* begin SELECTION *
Incoterms 2020 and Cargo Insurance Responsibility
CIF requires only ICC (C) minimum cover. CIP requires ICC (A). Here is what every Incoterm means for your cargo insurance obligation.

Incoterms 2020 and Cargo Insurance Responsibility
You're selling CIF. Your buyer assumes the cargo is fully insured. Your freight forwarder confirms it. Everyone moves on. But the insurance obligation under CIF is ICC (C): fire, explosion, and vessel sinking. That's it. Not theft. Not water damage. Not contamination. Your buyer is getting the narrowest cover available, and almost nobody involved in the transaction realises it.
Here's what makes this worse. When the International Chamber of Commerce updated Incoterms in 2020, they upgraded CIP from ICC (C) to ICC (A). Most traders missed it entirely. If you're still quoting CIP the way you did under Incoterms 2010, you're underinsuring by default.
The gap between what traders think Incoterms require and what they actually require is where cargo goes uninsured.
The CIF Misconception: ICC (C) is the Legal Minimum
CIF (Cost, Insurance, and Freight) is sea-only. You cover the goods, the freight, and the basic insurance cost. But "basic" is the operative word. The Incoterms 2020 Rules state that the seller must arrange insurance with a minimum cover of ICC (C) conditions.
ICC (C) is fire, explosion, stranding, collision with external objects, jettison, and a few other perils. It's the narrowest hull-and-cargo policy available. Not included: theft, water contamination, loss of market, delay, or your buyer's factory shutting down because the shipment didn't arrive. Your buyer thinks they're covered for everything. They're not.
* end SELECTION *
* begin DATASET *
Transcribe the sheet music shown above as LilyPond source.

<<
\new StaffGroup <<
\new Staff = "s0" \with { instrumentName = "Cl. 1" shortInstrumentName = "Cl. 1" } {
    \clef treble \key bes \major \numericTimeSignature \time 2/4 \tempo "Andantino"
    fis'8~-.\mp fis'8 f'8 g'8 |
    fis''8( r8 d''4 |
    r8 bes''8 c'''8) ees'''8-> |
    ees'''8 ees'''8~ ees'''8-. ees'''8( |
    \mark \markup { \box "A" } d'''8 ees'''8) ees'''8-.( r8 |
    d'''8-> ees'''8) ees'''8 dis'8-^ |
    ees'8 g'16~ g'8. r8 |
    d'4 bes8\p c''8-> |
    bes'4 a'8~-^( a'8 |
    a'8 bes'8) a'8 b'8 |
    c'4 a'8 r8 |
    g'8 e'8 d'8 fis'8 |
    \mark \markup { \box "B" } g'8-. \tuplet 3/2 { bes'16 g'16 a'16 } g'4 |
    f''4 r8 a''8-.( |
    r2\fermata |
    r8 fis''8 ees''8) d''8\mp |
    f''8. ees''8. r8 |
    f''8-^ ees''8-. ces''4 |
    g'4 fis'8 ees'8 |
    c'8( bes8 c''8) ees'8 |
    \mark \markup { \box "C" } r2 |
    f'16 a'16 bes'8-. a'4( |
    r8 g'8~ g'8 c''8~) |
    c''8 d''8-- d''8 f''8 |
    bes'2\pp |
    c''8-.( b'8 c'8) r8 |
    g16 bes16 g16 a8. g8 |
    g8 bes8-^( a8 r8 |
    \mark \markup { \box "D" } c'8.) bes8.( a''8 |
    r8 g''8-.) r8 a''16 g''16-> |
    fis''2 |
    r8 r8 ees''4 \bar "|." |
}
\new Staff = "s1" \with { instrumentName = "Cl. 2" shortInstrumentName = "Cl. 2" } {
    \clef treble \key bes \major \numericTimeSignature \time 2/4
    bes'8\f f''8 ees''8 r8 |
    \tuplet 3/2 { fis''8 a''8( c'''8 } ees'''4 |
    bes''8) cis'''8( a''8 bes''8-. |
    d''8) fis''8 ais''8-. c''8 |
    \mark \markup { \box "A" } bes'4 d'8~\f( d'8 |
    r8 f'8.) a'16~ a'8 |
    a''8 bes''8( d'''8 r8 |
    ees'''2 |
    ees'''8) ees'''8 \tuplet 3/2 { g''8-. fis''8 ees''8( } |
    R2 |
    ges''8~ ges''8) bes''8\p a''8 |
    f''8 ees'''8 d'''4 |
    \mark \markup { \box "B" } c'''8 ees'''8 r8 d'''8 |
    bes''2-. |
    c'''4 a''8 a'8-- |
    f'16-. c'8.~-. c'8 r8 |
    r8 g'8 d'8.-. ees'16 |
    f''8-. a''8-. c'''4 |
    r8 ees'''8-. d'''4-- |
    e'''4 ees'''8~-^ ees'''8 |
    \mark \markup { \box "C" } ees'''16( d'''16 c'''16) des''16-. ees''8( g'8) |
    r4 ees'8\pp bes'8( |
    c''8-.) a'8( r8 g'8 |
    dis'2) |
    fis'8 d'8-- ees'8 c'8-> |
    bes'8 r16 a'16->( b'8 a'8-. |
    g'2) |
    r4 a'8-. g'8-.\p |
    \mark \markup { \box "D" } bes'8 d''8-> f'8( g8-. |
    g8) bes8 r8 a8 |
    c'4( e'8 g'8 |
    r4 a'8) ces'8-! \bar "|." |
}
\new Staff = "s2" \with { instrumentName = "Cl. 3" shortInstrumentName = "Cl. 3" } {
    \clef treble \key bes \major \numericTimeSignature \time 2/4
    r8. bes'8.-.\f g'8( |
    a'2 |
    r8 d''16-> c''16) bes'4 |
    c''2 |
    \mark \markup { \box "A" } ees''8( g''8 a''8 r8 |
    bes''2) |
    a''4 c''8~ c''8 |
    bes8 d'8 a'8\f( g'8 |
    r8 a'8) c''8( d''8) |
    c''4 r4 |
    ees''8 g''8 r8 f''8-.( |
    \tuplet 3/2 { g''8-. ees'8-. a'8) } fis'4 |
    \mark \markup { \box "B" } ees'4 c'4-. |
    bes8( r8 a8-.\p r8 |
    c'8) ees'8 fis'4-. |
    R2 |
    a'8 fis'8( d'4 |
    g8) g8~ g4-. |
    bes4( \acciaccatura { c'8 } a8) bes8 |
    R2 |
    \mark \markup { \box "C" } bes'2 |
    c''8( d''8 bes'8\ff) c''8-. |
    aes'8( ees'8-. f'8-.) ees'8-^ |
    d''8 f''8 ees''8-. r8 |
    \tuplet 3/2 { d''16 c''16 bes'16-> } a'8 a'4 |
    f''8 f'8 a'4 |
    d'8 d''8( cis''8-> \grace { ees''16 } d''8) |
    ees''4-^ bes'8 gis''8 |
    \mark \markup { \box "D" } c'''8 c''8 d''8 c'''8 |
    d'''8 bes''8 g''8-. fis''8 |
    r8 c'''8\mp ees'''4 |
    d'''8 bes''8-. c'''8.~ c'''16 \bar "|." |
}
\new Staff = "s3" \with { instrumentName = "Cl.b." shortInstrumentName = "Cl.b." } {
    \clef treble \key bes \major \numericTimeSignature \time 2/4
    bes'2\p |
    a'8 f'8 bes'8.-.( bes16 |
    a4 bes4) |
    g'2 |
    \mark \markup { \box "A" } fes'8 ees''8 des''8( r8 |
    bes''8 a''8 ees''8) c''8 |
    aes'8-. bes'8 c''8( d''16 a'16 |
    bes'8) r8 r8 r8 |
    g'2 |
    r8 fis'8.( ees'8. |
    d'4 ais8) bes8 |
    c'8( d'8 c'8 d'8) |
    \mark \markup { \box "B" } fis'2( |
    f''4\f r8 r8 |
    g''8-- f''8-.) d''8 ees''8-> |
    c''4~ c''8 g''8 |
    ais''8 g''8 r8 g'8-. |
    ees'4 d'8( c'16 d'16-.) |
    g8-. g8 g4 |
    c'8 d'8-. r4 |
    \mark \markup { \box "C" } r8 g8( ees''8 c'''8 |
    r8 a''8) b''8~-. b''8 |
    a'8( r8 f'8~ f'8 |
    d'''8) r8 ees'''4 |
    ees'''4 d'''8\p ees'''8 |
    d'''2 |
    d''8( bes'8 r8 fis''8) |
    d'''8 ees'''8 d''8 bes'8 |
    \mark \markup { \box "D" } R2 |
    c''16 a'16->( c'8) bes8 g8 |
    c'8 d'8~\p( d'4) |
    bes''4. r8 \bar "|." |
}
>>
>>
* end DATASET *
EXERCISE SET>
1. Under Incoterms 2020, what minimum cover does CIP require, according to the Incoterms text?
2. Please gather every line of the entries that contains the string "tuplet", matching its case exactly.
The Incoterms text and the entries were taken from unrelated sources.

ANSWERS TO THE TASKS>
1. ICC (A).

2.
    \mark \markup { \box "B" } g'8-. \tuplet 3/2 { bes'16 g'16 a'16 } g'4 |
    \tuplet 3/2 { fis''8 a''8( c'''8 } ees'''4 |
    ees'''8) ees'''8 \tuplet 3/2 { g''8-. fis''8 ees''8( } |
    \tuplet 3/2 { g''8-. ees'8-. a'8) } fis'4 |
    \tuplet 3/2 { d''16 c''16 bes'16-> } a'8 a'4 |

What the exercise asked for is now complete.